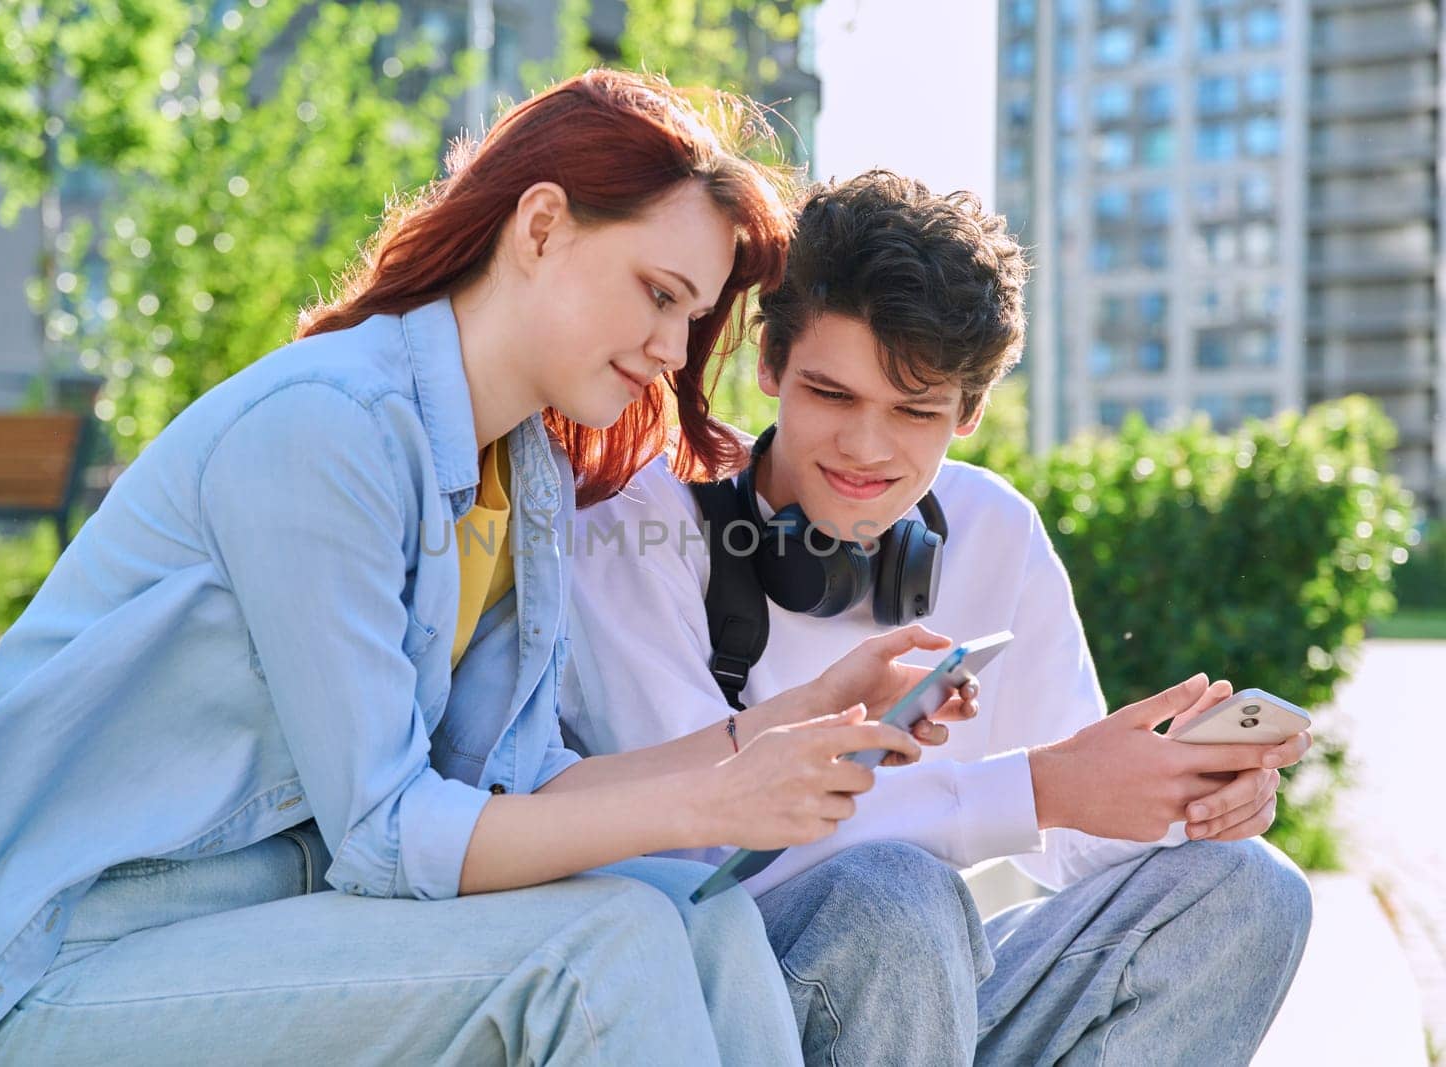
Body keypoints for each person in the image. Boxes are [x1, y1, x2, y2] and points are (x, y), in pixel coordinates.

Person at [0, 76, 972, 1067]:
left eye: (693, 314)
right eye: (659, 293)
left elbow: (518, 790)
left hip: (260, 930)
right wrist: (706, 798)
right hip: (49, 961)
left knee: (701, 916)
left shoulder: (518, 472)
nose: (675, 354)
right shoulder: (325, 428)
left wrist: (776, 729)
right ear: (540, 227)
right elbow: (389, 834)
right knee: (600, 947)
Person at [562, 171, 1316, 1065]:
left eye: (915, 411)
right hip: (717, 1002)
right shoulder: (638, 523)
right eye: (832, 395)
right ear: (769, 367)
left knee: (1250, 890)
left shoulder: (995, 530)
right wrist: (1035, 787)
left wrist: (1184, 799)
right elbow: (696, 840)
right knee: (894, 896)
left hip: (924, 1003)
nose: (867, 448)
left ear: (970, 409)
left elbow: (1067, 845)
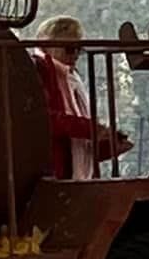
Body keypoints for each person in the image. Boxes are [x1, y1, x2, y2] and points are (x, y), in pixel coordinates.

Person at [30, 16, 131, 180]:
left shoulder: (72, 78)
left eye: (79, 49)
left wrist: (109, 143)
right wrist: (91, 129)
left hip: (76, 171)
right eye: (70, 48)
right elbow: (46, 119)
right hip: (53, 170)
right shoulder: (39, 71)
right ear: (48, 45)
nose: (76, 54)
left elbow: (81, 145)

WHAT THIS TASK INVOLVES
The entries above should be written out in full, and any picture in them left out.

SOLUTION FOR THIS EXERCISE
Body keypoints for each person in the image. Boxes are [x1, y1, x2, y2] and points are (x, y), in pixel coordinates.

Person at [0, 76, 972, 1067]:
left eye: (693, 314)
right eye: (659, 293)
left elbow: (518, 790)
left hip: (260, 930)
right wrist: (706, 798)
right hip: (49, 961)
left knee: (701, 916)
left shoulder: (518, 472)
nose: (675, 354)
right shoulder: (325, 428)
left wrist: (776, 729)
right ear: (540, 227)
right elbow: (389, 834)
right knee: (600, 947)
Person at [562, 171, 1316, 1065]:
left eye: (915, 411)
right hip: (717, 1002)
right shoulder: (638, 523)
right eye: (832, 395)
right ear: (769, 367)
left knee: (1250, 890)
left shoulder: (995, 530)
right wrist: (1035, 787)
left wrist: (1184, 799)
right elbow: (696, 840)
right knee: (894, 896)
left hip: (924, 1003)
nose: (867, 448)
left ear: (970, 409)
left elbow: (1067, 845)
Body keypoints for each person in the image. Boxes are [x1, y1, x2, y2] and points are (x, y), in pixel coordinates.

Person at [30, 16, 131, 180]:
left shoulder: (72, 78)
left eye: (79, 49)
left wrist: (109, 143)
right wrist: (91, 129)
left hip: (76, 171)
right eye: (70, 48)
right elbow: (46, 119)
right hip: (53, 170)
right shoulder: (39, 71)
right ear: (48, 45)
nose: (76, 54)
left elbow: (81, 145)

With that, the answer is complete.